Porportuk acquiesça et dénoua le sac. El-Sou, debout au bord du fleuve, déchira les papiers en menus morceaux, et envoya voltiger ceux-ci sur le Yukon. Puis la pesée d’or commença.

— Il est bien entendu, dit Porportuk à Tommy qui ajustait les balances, que l’once est comptée à dix-sept dollars…

— Non, à seize ! interrompit El-Sou, d’une voix tranchante.

— Il est d’un usage courant dans le pays, protesta Porportuk, de calculer l’once d’or à dix-sept dollars. Il en est ainsi pour toutes les transactions commerciales, et ceci en est une.

El-Sou se mit à rire.

— Cet usage, dit-elle, est tout nouveau. Il date seulement de ce printemps. L’an dernier, et les années précédentes, l’once était comptée à seize dollars. Elle était à ce taux, quand mon père a contracté ses dettes. Lorsqu’il dépensait au Poste l’argent qu’il recevait de toi, on lui donnait, pour une once d’or la valeur de seize dollars, et non de dix-sept !

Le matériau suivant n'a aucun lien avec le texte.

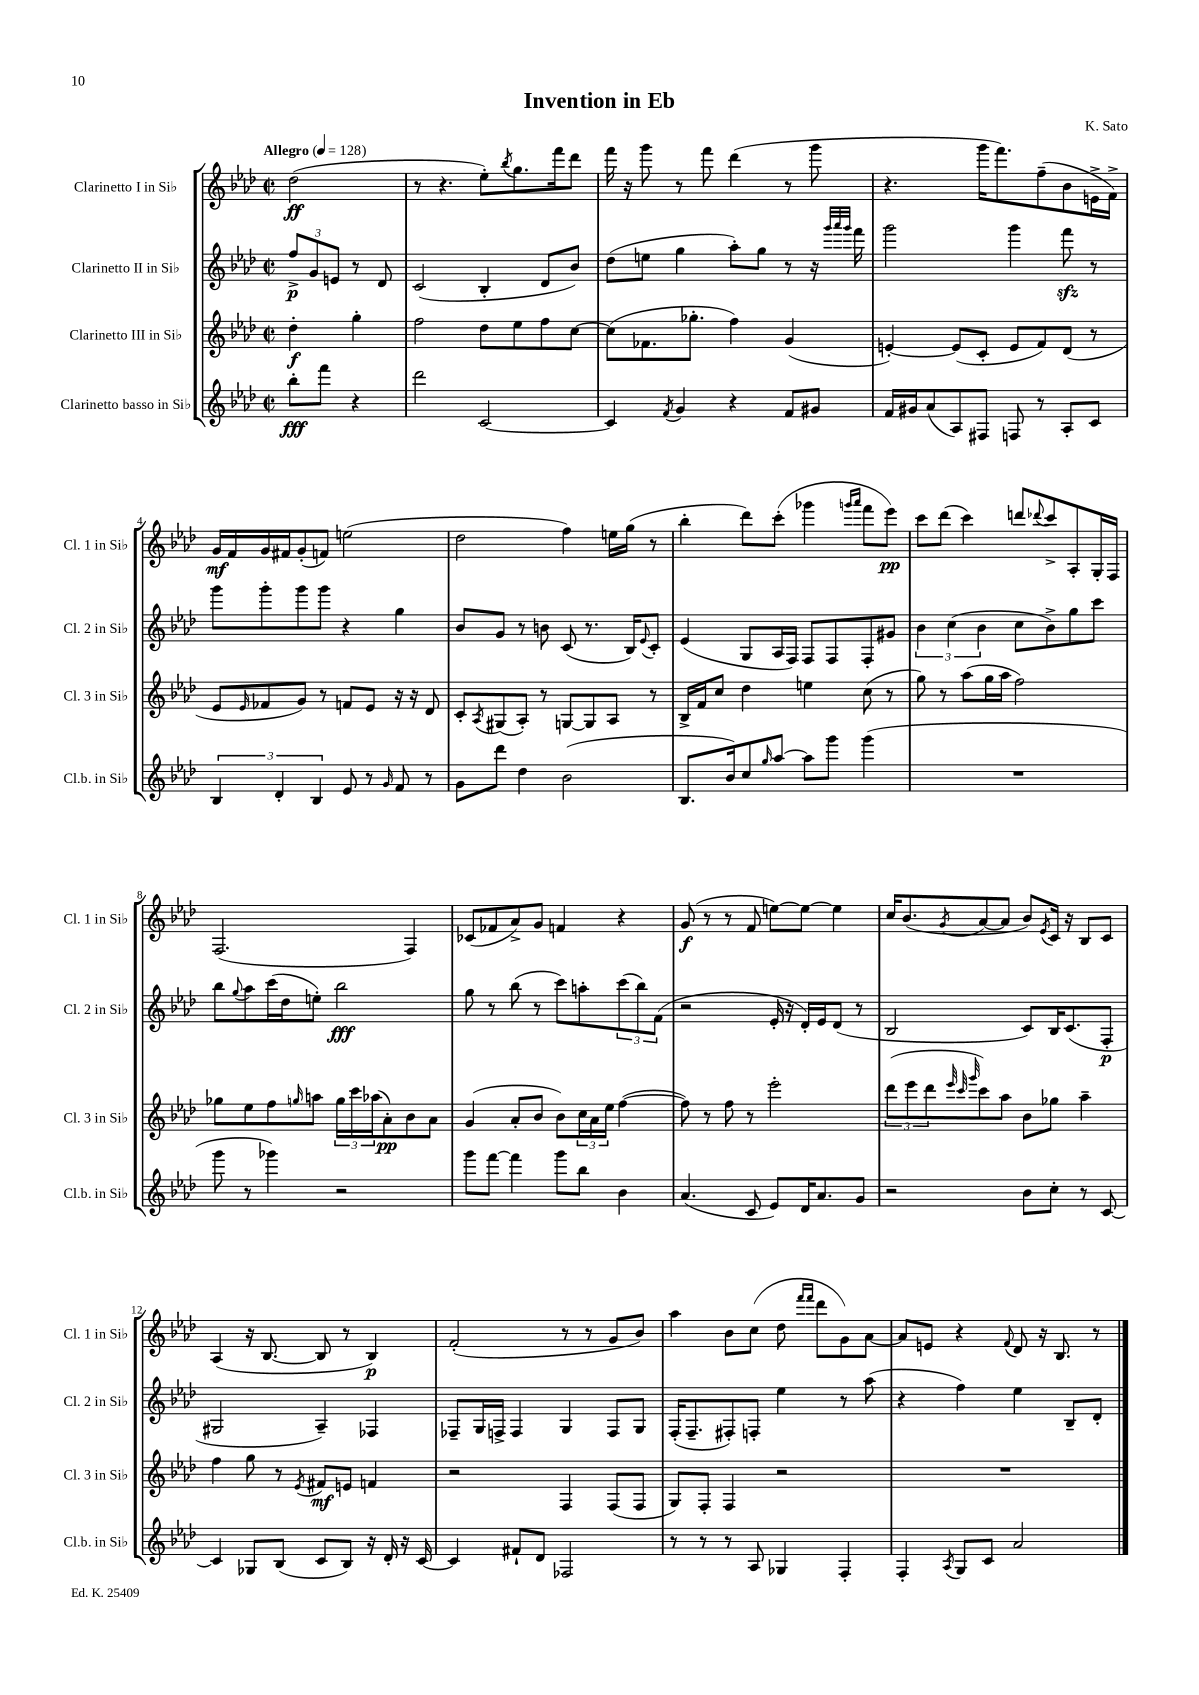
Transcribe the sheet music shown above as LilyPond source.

\header { title = "Invention in Eb" composer = "K. Sato" }
<<
\new StaffGroup <<
\new Staff = "s0" \with { instrumentName = "Clarinetto I in Sib" shortInstrumentName = "Cl. 1 in Sib" } {
    \clef treble \key aes \major \defaultTimeSignature \time 2/2 \partial 2 \tempo "Allegro" 4 = 128
    des''2\ff( |
    r8 r4. ees''8-.) \acciaccatura { bes''8 } g''8. f'''16 des'''8 |
    f'''16 r16 g'''8 r8 f'''8 des'''4( r8 g'''8 |
    r4. g'''16 f'''8.) f''8--( bes'8 e'16-> f'16->) |
    g'16\mf f'16 g'16 fis'16 g'8-.( f'8) e''2( |
    des''2 f''4) e''16 g''16( r8 |
    bes''4-. des'''8) c'''8-.( ges'''4 \grace { g'''16 aes'''16 } f'''8 ees'''8\pp) |
    c'''8 des'''8( c'''4) d'''8 \appoggiatura { des'''8 } c'''8-> aes8-. g16-. f16 |
    f2.( f4) |
    ces'8( fes'8 aes'8->) g'8 f'4 r4 |
    g'8\f( r8 r8 f'8 e''8~) e''8~ e''4 |
    c''16 bes'8.( \acciaccatura { g'8 } aes'8~ aes'8 bes'8) \acciaccatura { ees'8 } c'16 r16 bes8 c'8 |
    aes4( r16 bes8.~ bes8 r8 bes4\p) |
    f'2-.( r8 r8 g'8 bes'8) |
    aes''4 bes'8 c''8( des''8 \grace { f'''16 f'''16 } des'''8 g'8) aes'8~ |
    aes'8 e'8 r4 \appoggiatura { f'8 } des'8 r16 bes8. r8 \bar "|." |
}
\new Staff = "s1" \with { instrumentName = "Clarinetto II in Sib" shortInstrumentName = "Cl. 2 in Sib" } {
    \clef treble \key aes \major \defaultTimeSignature \time 2/2 \partial 2
    \tuplet 3/2 { f''8->\p g'8 e'8 } r8 des'8 |
    c'2( bes4-. des'8 bes'8) |
    des''8( e''8 g''4 aes''8-.) g''8 r8 r16 \grace { g'''32 aes'''32 g'''32 } f'''16 |
    g'''2 g'''4 f'''8\sfz r8 |
    g'''8 g'''8-. g'''8 g'''8 r4 g''4 |
    bes'8 g'8 r8 b'8 c'8( r8. bes16) \appoggiatura { ees'8 } c'8-. |
    ees'4( g8 aes16 f16) f8 f8 f8-. gis'8 |
    \tuplet 3/2 { bes'4 c''4( bes'4 } c''8 bes'8->) g''8 c'''8 |
    bes''8 \appoggiatura { g''8 } aes''8 c'''16( des''16 e''8-.) bes''2\fff |
    g''8 r8 bes''8( r8 c'''8) a''8-. \tuplet 3/2 { c'''8( bes''8) f'8( } |
    r2 ees'16-. r16 des'16-.) ees'16 des'8( r8 |
    bes2 c'8) bes16 c'8.( f8-.\p |
    gis2 aes4--) fes4 |
    fes8-- g16 f16-> f4 g4 f8 g8 |
    f16-.( f8.-- fis8-.) f8-. ees''4 r8 aes''8( |
    r4 f''4) ees''4 bes8-- des'8-. \bar "|." |
}
\new Staff = "s2" \with { instrumentName = "Clarinetto III in Sib" shortInstrumentName = "Cl. 3 in Sib" } {
    \clef treble \key aes \major \defaultTimeSignature \time 2/2 \partial 2
    des''4-.\f g''4-. |
    f''2 des''8 ees''8 f''8 c''8~ |
    c''8( fes'8. ges''8.-. f''4) g'4( |
    e'4~-.) e'8( c'8-. e'8 f'8) des'8( r8 |
    ees'8 \grace { ees'16 } fes'8 g'8) r8 f'8 ees'8 r16 r16 des'8 |
    c'8-. \acciaccatura { aes8 } gis8( aes8-.) r8 g8~ g8 aes8 r8 |
    bes16-> f'16 c''8 des''4 e''4 c''8( r8 |
    g''8) r8 aes''8( g''16 aes''16 f''2) |
    ges''8 ees''8 f''8 \grace { g''16 } a''8 \tuplet 3/2 { g''16 c'''16 aes''16( } aes'8-.\pp) bes'8 aes'8 |
    g'4( aes'8-. bes'8 bes'8) \tuplet 3/2 { c''16 aes'16 ees''16 } f''4~( |
    f''8) r8 f''8 r8 ees'''2-. |
    \tuplet 3/2 { des'''8( ees'''8 des'''8 } \grace { ees'''32 c'''32 g'''32 } c'''8) aes''8 bes'8 ges''8 aes''4-- |
    f''4 g''8 r8 \acciaccatura { ees'8 } fis'8\mf e'8 f'4 |
    r2 f4 f8( f8 |
    g8) f8-. f4 r2 |
    R1 \bar "|." |
}
\new Staff = "s3" \with { instrumentName = "Clarinetto basso in Sib" shortInstrumentName = "Cl.b. in Sib" } {
    \clef treble \key aes \major \defaultTimeSignature \time 2/2 \partial 2
    bes''8-.\fff f'''8 r4 |
    des'''2 c'2~ |
    c'4 \acciaccatura { f'8 } g'4 r4 f'8 gis'8 |
    f'16 gis'16 aes'8( aes8) fis8 f8 r8 aes8-. c'8 |
    \tuplet 3/2 { bes4 des'4-. bes4 } ees'8 r8 \grace { g'16 } f'8 r8 |
    g'8 des'''8 des''4 bes'2( |
    bes8. bes'16) c''8 \grace { g''16 } aes''8~ aes''8 g'''8 g'''4( |
    R1 |
    g'''8 r8 ges'''4) r2 |
    g'''8 f'''8~ f'''4 g'''8 bes''8 bes'4 |
    aes'4.( c'8 ees'8) des'16 aes'8. g'8 |
    r2 bes'8 c''8-. r8 c'8~ |
    c'4 ges8 bes8( c'8 bes8) r16 des'16-. r16 c'16~ |
    c'4 fis'8-! des'8 fes2 |
    r8 r8 r8 aes8 ges4 f4-. |
    f4-. \acciaccatura { aes8 } g8 c'8 aes'2 \bar "|." |
}
>>
>>
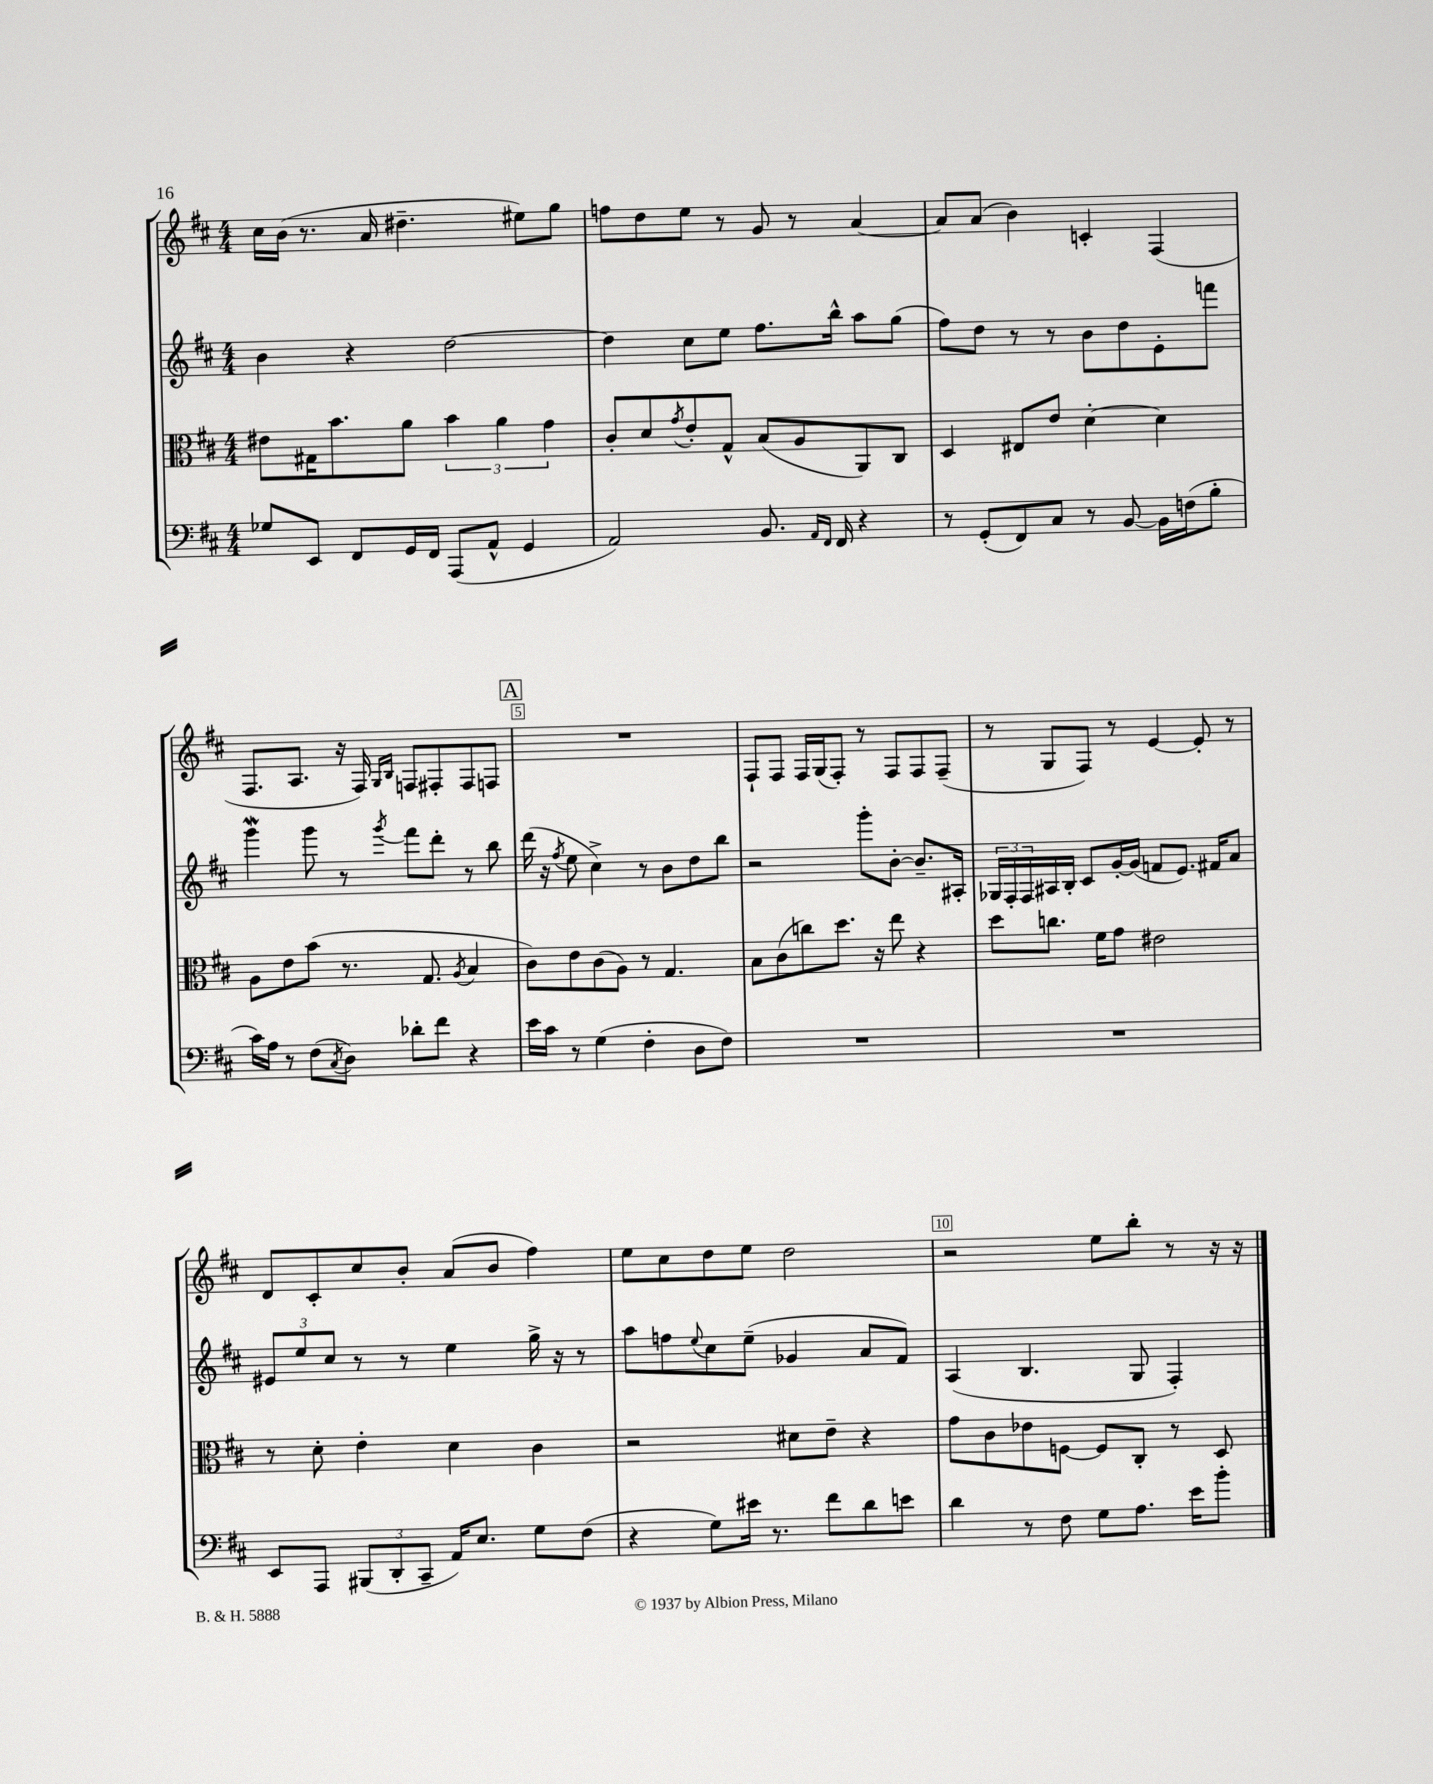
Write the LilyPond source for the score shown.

<<
\new StaffGroup <<
\new Staff = "s0" {
    \clef treble \key d \major \numericTimeSignature \time 4/4
    cis''16 b'16( r8. a'16 dis''4.-- eis''8) g''8 |
    f''8 d''8 e''8 r8 g'8 r8 a'4~ |
    a'8 a'8( b'4) c'4-. fis4( |
    fis8. a8. r16 fis16) \grace { g16 b16 } f8 fis8-. fis8 f8 |
    \mark \markup { \box "A" } R1 |
    fis8-! fis8 fis16 g16( fis8-.) r8 fis8 fis8 fis8--( |
    r8 g8 fis8) r8 e'4~ e'8-. r8 |
    d'8 cis'8-. cis''8 b'8-. a'8( b'8 fis''4) |
    e''8 cis''8 d''8 e''8 d''2 |
    r2 e''8 b''8-. r8 r16 r16 \bar "|." |
}
\new Staff = "s1" {
    \clef treble \key d \major \numericTimeSignature \time 4/4
    b'4 r4 d''2~ |
    d''4 cis''8 e''8 fis''8. b''16-^ a''8 g''8( |
    fis''8) d''8 r8 r8 b'8 d''8 e'8-. f'''8 |
    g'''4\mordent g'''8 r8 \acciaccatura { g'''8 } fis'''8 d'''8-. r8 b''8 |
    \mark \markup { \box "A" } d'''16( r16 \acciaccatura { fis''8 } e''8 cis''4->) r8 b'8 d''8 b''8 |
    r2 g'''8-. b'8~-. b'8.-- ais16-. |
    \tuplet 3/2 { ges16 fis16-. fis16 } ais16 b16-. cis'8 g'16~-. g'16( f'8 e'8.) fis'16 a'8 |
    \tuplet 3/2 { eis'8 e''8 cis''8 } r8 r8 e''4 g''16-> r16 r8 |
    a''8 f''8 \appoggiatura { e''8 } cis''8 e''8--( ges'4 a'8 fis'8) |
    a4( b4. g8 fis4-.) \bar "|." |
}
\new Staff = "s2" {
    \clef alto \key d \major \numericTimeSignature \time 4/4
    eis'8 gis16 b'8. a'8 \tuplet 3/2 { b'4 a'4 g'4 } |
    cis'8-. d'8 \acciaccatura { g'8 } e'8-. g8-^ b8( a8 a,8) cis8 |
    d4 eis8 e'8 d'4~-. d'4 |
    a8 e'8 b'8( r8. g8. \acciaccatura { a8 } b4 |
    \mark \markup { \box "A" } cis'8) e'8 cis'8( a8) r8 g4. |
    b8 cis'8( c''8) d''8. r16 e''8 r4 |
    d''8 c''8. fis'16 g'8 eis'2 |
    r8 d'8-. e'4-. d'4 cis'4 |
    r2 dis'8 e'8-- r4 |
    g'8 cis'8 ees'8 f8~ f8 cis8-. r8 d8 \bar "|." |
}
\new Staff = "s3" {
    \clef bass \key d \major \numericTimeSignature \time 4/4
    ges8 e,8 fis,8 g,16 fis,16 a,,8( a,8-^ g,4 |
    a,2) b,8. \grace { a,16 fis,16 } fis,16 r4 |
    r8 g,8-.( fis,8) cis8 r8 b,8~ b,16 f16( b8-. |
    cis'16) a16 r8 fis8( \acciaccatura { cis8 } d8) des'8-. fis'8 r4 |
    \mark \markup { \box "A" } e'16 cis'16 r8 g4( fis4-. d8 fis8) |
    R1 |
    R1 |
    e,8 a,,8 \tuplet 3/2 { bis,,8( d,8-. cis,8-- } a,16) e8. g8 fis8( |
    r4 g8) eis'16 r8. fis'8 d'8 e'8 |
    d'4 r8 fis8 g8 a8. e'16 b'8-. \bar "|." |
}
>>
>>
\layout { \context { \Score \override BarNumber.break-visibility = ##(#f #t #t) barNumberVisibility = #(every-nth-bar-number-visible 5) \override BarNumber.stencil = #(make-stencil-boxer 0.1 0.3 ly:text-interface::print) } }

Porportuk ronchonna, sans plus faire d’opposition, et la pesée continua.

— Fais trois tas, Tommy ! dit El-Sou. Un, ici, de mille dollars. Là, un autre, de trois mille. Et là, un troisième, de six mille.

Cette opération fut assez longue et, tant qu’elle dura, tout le monde épiait Akoun.

— Il attend, avança quelqu’un, que le prix soit achevé d’être payé.

La phrase courut de bouche en bouche, et chacun guetta l’instant où le dénouement escompté se produirait. L’homme de Porportuk qui tenait le fusil n’observait pas le jeune Indien avec moins d’attention.